Micron Technology Inc. (MU) sharply narrowed its fiscal fourth-quarter loss amid prior year write-downs, while also suggesting the beaten-down markets for memory chips are recovering.

"The market, while still challenging, is beginning to improve," said Micron Chairman and Chief Executive Steve Appleton. The company said it saw demand increase across several segments, including computers and mobile products.

Shares of the memory chip maker fell 2% after-hours to $8.23. The stock through the close had more than tripled in value this year, as investors saw Micron as one of the likely survivors in an industry plagued over the last three years by oversupply conditions.

Micron is the last U.S. maker of a type of computer memory chip known as dynamic random-access memory, or DRAM. It also makes flash memory chips, and has suffered along with international peers from oversupply of both DRAM and flash memory.

But cuts in capacity throughout the industry have helped turn prices around, and a number of companies have reported recently that demand is growing.
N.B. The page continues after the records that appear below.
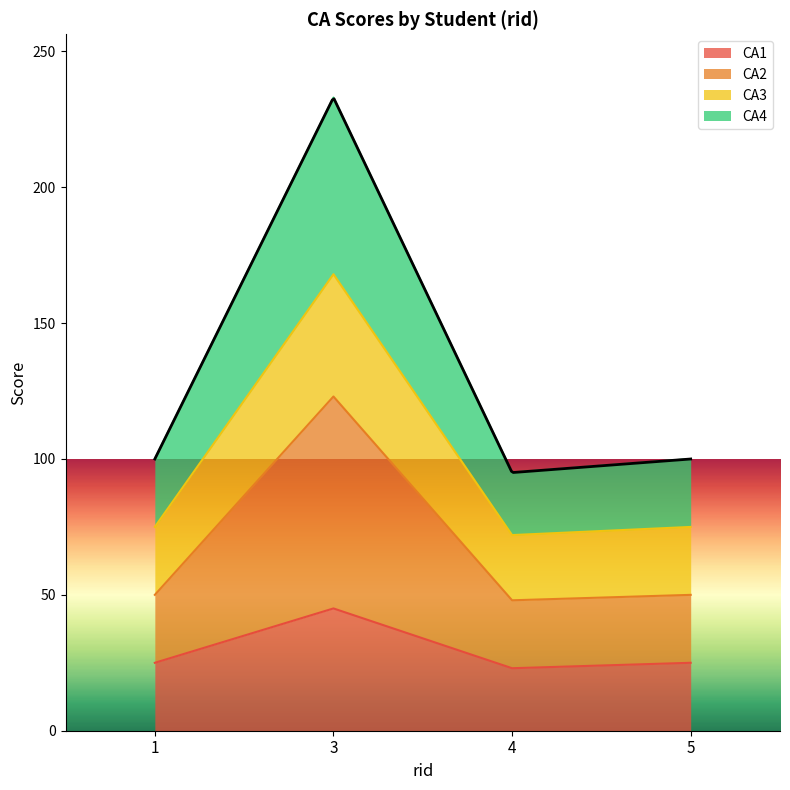

True or false: CA4 and CA1 intersect in this chart.

False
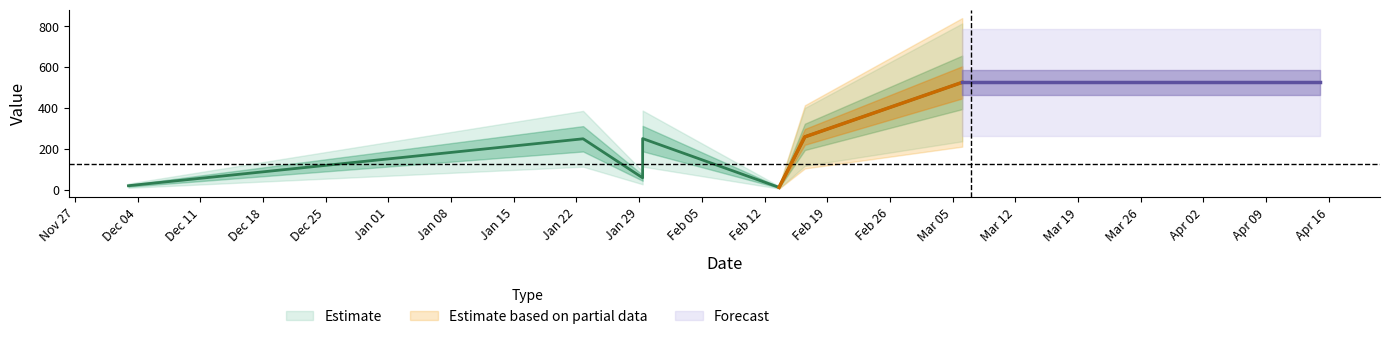

Which label corresponds to the largest value in the chart?

2019-03-06 01:44:06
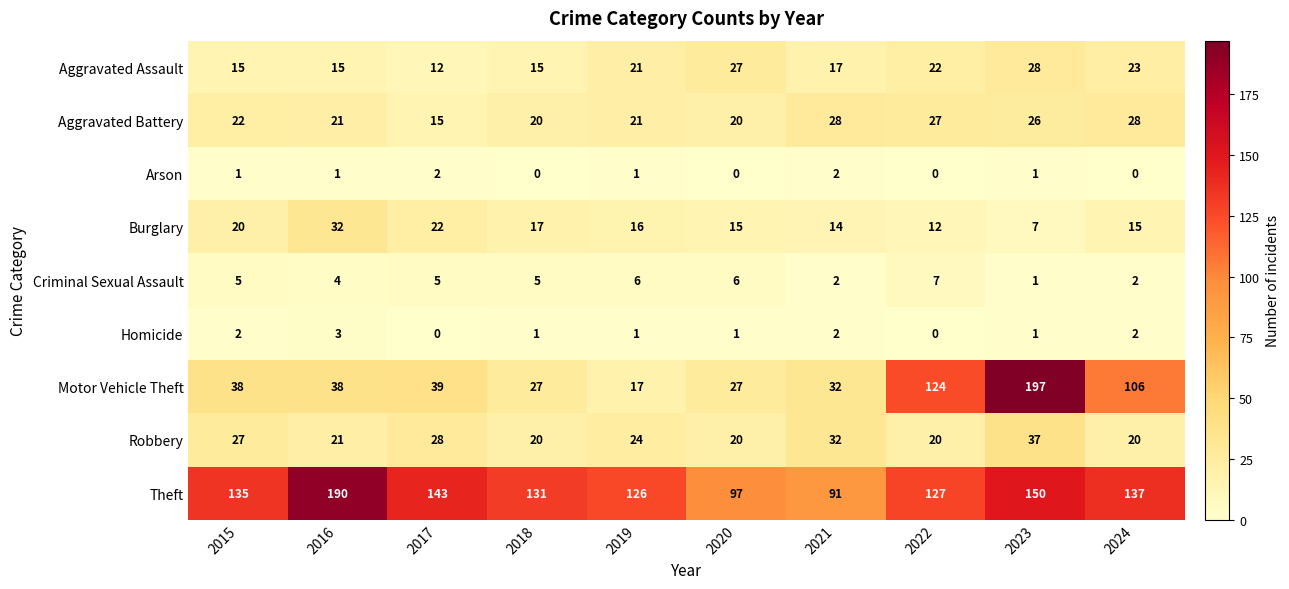

What is the sum of the Burglary values at 2022 and 2016?

44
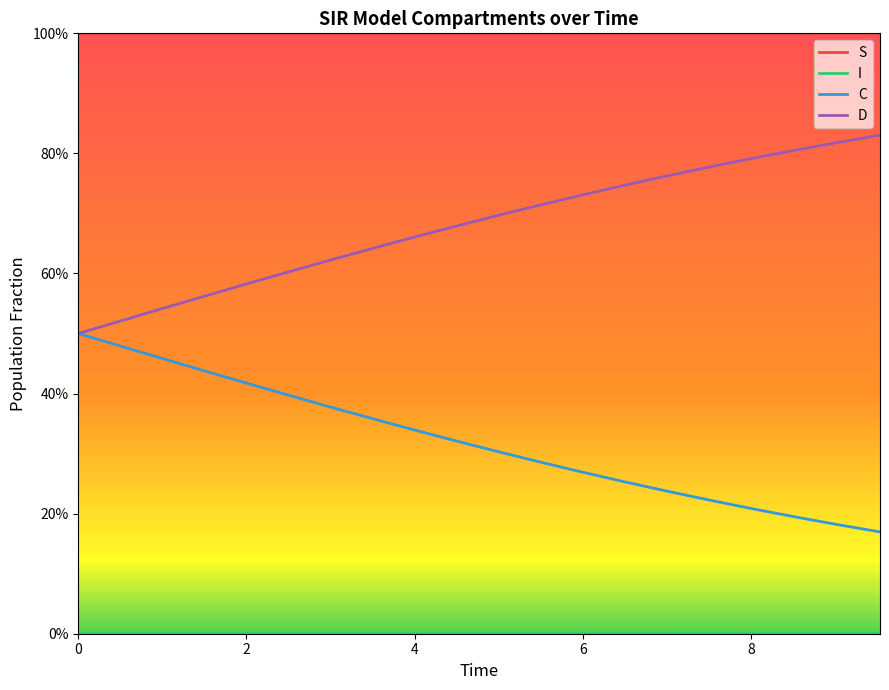

List the series in order of their overall mean, lowest first.

I, C, D, S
For the fourth quarter, which ended Sept. 3, revenue dropped 10% to $1.3 billion from the year earlier period. But sales of DRAM and flash memory rose 28% and 10% respectively from the third quarter.

DRAM chips are used in personal computers, while flash memory chips are found in such devices as MP3 music players and digital cameras.

Meanwhile, gross margin came in at 13%, the second-straight quarter of positive margins. Prior to the third-quarter, Micron had posted three straight quarters of negative readings as the selling price of chips fell below the cost of producing them.

For the fourth quarter, Micron reported a loss of $88 million, or 10 cents a share, compared with a year-earlier loss of $344 million, or 45 cents a share. The prior-year results included a $205 million write-down on memory chips and a $70 million gain related to price adjustments for chips bought from other producers.

The latest results topped analysts' expectations. Wall Street expected a loss of 19 cents a share on revenue of $1.27 billion, according to a poll by Thomson Reuters.

Micron is growing its share of the current market, said executives during the company's conference call to discuss the results. Micron was one of the earliest firms to transition to a more cost-effective manufacturing technology, and the capital needed by others to make the transition remains difficult to find.

"It's gone, it's just not available, and if you can't generate the cash internally, then you have a very difficult time raising the money," said Mark Adams, head of worldwide sales for Micron.

The company said it has seen shortages in specialty DRAM memory chips and chips used for servers. Meanwhile in its flash memory unit, smartphones have helped to keep the mobile segment healthy.